Mrs Williams was alone when I arrived. She shone a torch on the broken window panes, torn wallpaper, and the spot where a bottle of beer had crashed. “Davey put two bottles on the kitchen dresser,” she said. “The next we heard was something breaking in the yard. It was one of the bottles. That was at 11 o’clock one morning.”

But at the Bird in Hand in Trimsaran one of the customers said: “It’s seven to eleven at night that things happen at Glasbury.”

Daily Express, 23rd December 1946.

 

He’ll try to talk to farm ghost.

If strange happenings at lonely Glasbury Farm, Carmarthenshire, continue, a private investigator is going to try to “talk” to the ghost that is “troubling” Mr David Williams at his farmhouse home. The investigator is Mr W Burgess, 45, company director, of Ferryside, Carmarthenshire. “If the curious events at Glasbury Farm persist,” he said last night, “I will hold a seance there with a special clairvoyant medium who will be able to see the disturbed spirit. We shall then know the full story.”

Daily Mirror, 27th December 1946.

 

Spirit ‘Squatter’ at Lonely Glyn Abbey Farm?

Eerie happenings attributed to supernatural agency.

Eerie happenings at lonely Glasbury Farm, between the villages of Glyn Abbey and Trimsaran, have been causing great uneasiness in those areas and police aid has been sought in an endeavour to solve the mysterious and frightening activities of a poltergeist, which has already caused much damage inside the farmhouse.

□ □ □ □ □ □ □

[Activity 1] Write out the Glasbury Farm excerpt word for word, starting at "Daily Express, 23rd" and ending at "Glyn Abbey Farm?".
[Activity 2] In the Glasbury Farm excerpt, what things did Mrs Williams shine a torch on? List them all.
[Activity 3] What age and occupation does the Glasbury Farm excerpt give for Mr W Burgess?
The data that comes next has no connection to the Glasbury Farm excerpt.

[Data for analysis]
□ □ □ □ □ □ □

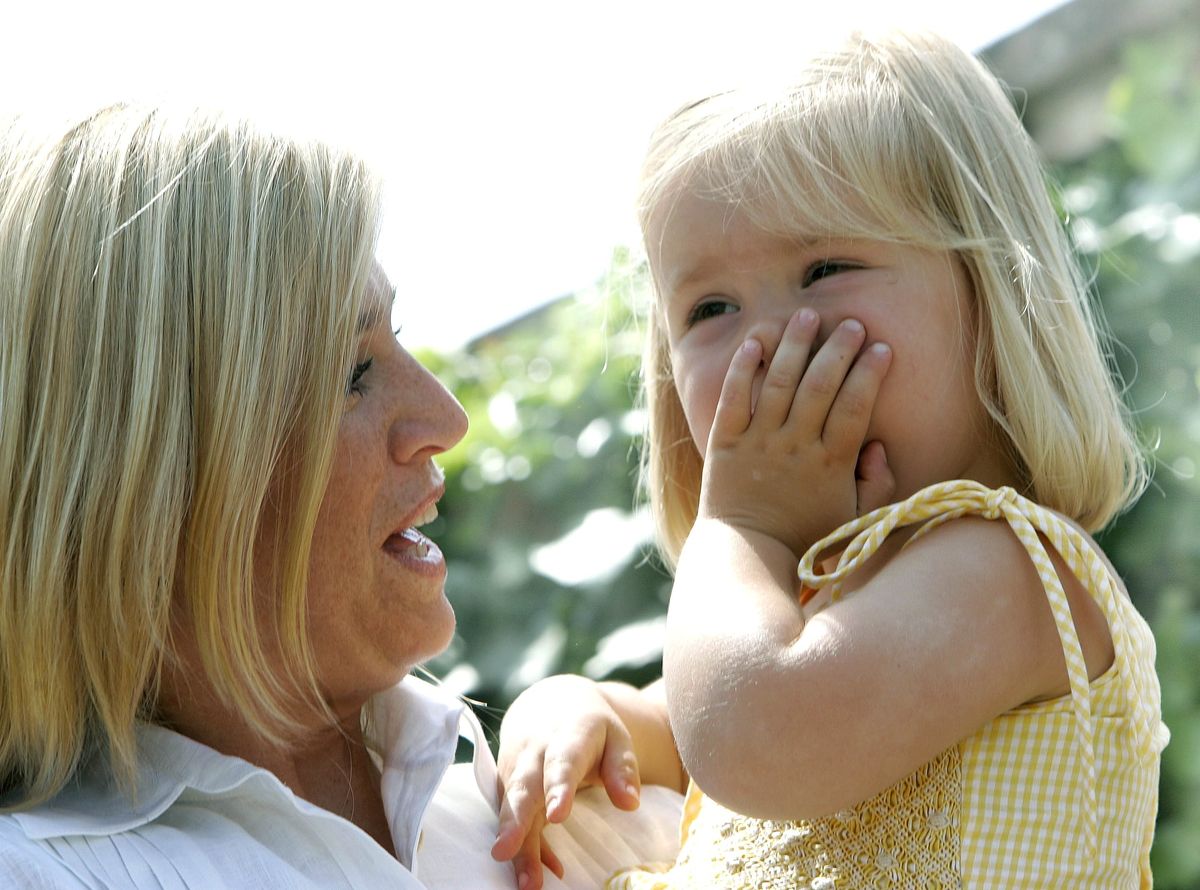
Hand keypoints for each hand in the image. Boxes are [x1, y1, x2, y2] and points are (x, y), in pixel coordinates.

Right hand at [492, 675, 641, 888]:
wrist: (549, 705)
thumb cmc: (589, 727)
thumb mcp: (615, 737)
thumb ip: (623, 768)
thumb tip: (630, 803)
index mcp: (567, 735)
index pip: (562, 762)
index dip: (558, 788)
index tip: (557, 816)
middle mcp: (534, 753)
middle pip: (523, 788)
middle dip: (515, 821)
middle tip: (506, 852)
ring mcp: (515, 771)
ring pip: (511, 810)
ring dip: (514, 844)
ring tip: (525, 883)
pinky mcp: (506, 788)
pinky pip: (512, 819)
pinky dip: (523, 847)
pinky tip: (535, 875)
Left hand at [699, 309, 892, 556]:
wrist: (748, 553)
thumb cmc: (806, 536)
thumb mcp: (855, 520)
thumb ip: (877, 485)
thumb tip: (879, 445)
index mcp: (830, 464)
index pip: (854, 407)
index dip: (869, 374)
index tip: (882, 347)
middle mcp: (794, 446)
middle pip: (820, 386)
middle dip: (838, 349)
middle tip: (852, 323)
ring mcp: (757, 442)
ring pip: (778, 383)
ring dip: (794, 345)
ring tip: (807, 314)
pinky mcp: (724, 443)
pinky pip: (733, 398)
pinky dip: (744, 368)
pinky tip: (756, 341)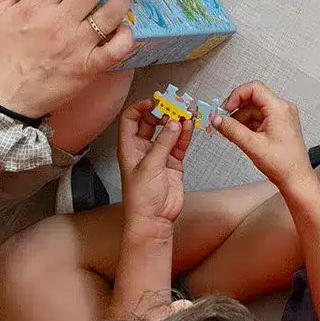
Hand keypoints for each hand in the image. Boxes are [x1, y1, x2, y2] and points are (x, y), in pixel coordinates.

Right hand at [0, 0, 135, 119]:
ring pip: (112, 13)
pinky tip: (125, 28)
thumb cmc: (2, 54)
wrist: (4, 97)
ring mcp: (78, 45)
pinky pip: (118, 48)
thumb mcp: (0, 14)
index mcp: (38, 6)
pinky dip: (127, 35)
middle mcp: (61, 22)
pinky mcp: (90, 67)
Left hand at [117, 98, 193, 233]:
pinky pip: (179, 143)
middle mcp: (142, 149)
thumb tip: (174, 123)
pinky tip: (190, 126)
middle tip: (175, 104)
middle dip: (163, 111)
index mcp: (129, 148)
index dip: (141, 107)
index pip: (130, 119)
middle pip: (151, 122)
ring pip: (168, 131)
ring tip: (187, 111)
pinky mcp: (173, 163)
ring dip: (176, 121)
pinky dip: (185, 134)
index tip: (156, 101)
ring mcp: (159, 155)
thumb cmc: (141, 198)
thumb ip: (163, 143)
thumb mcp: (149, 166)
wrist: (154, 219)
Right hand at [212, 80, 314, 190]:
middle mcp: (282, 109)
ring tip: (230, 133)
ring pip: (254, 110)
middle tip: (222, 122)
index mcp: (279, 108)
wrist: (296, 179)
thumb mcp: (252, 145)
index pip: (254, 88)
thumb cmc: (283, 164)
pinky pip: (259, 119)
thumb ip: (232, 130)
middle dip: (236, 110)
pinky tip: (239, 136)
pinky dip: (248, 125)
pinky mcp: (279, 126)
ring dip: (240, 119)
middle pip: (253, 99)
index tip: (225, 109)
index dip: (236, 96)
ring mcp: (281, 117)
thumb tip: (217, 119)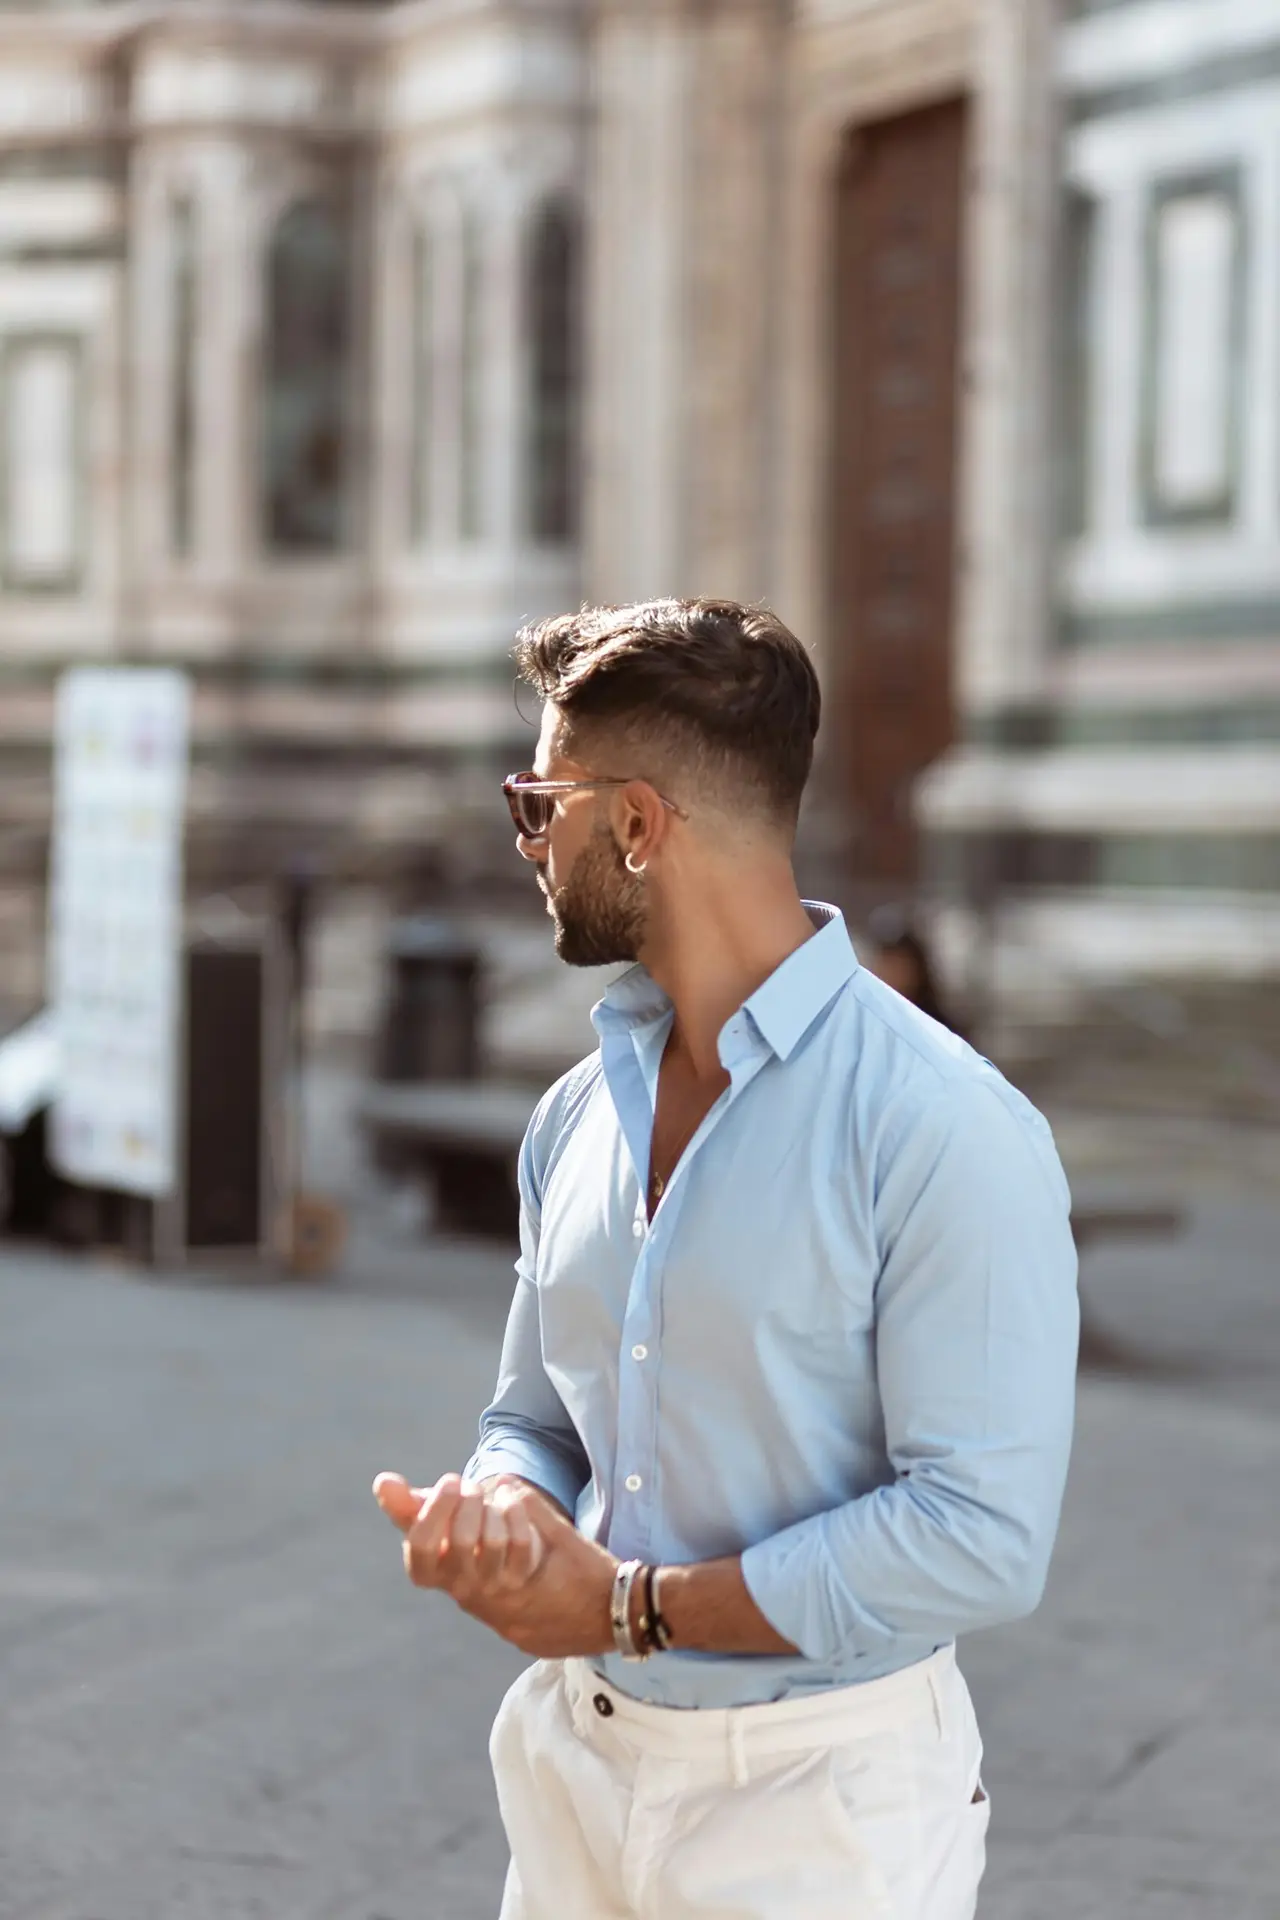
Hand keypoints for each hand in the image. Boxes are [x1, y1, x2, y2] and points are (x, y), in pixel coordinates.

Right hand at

□ □ □ □ □ □ □

[Problem solution 1]
Daily Express, 23rd December 1946.

 

He’ll try to talk to farm ghost.

If strange happenings at lonely Glasbury Farm, Carmarthenshire, continue, a private investigator is going to try to “talk” to the ghost that is “troubling” Mr David Williams at his farmhouse home. The investigator is Mr W Burgess, 45, company director, of Ferryside, Carmarthenshire. “If the curious events at Glasbury Farm persist,” he said last night, “I will hold a seance there with a special clairvoyant medium who will be able to see the disturbed spirit. We shall then know the full story.”

Daily Mirror, 27th December 1946.

 

Spirit ‘Squatter’ at Lonely Glyn Abbey Farm?

[Problem solution 2]
- broken window panes
- torn wallpaper
- the spot where a bottle of beer had crashed

[Problem solution 3] He is 45 and a company director.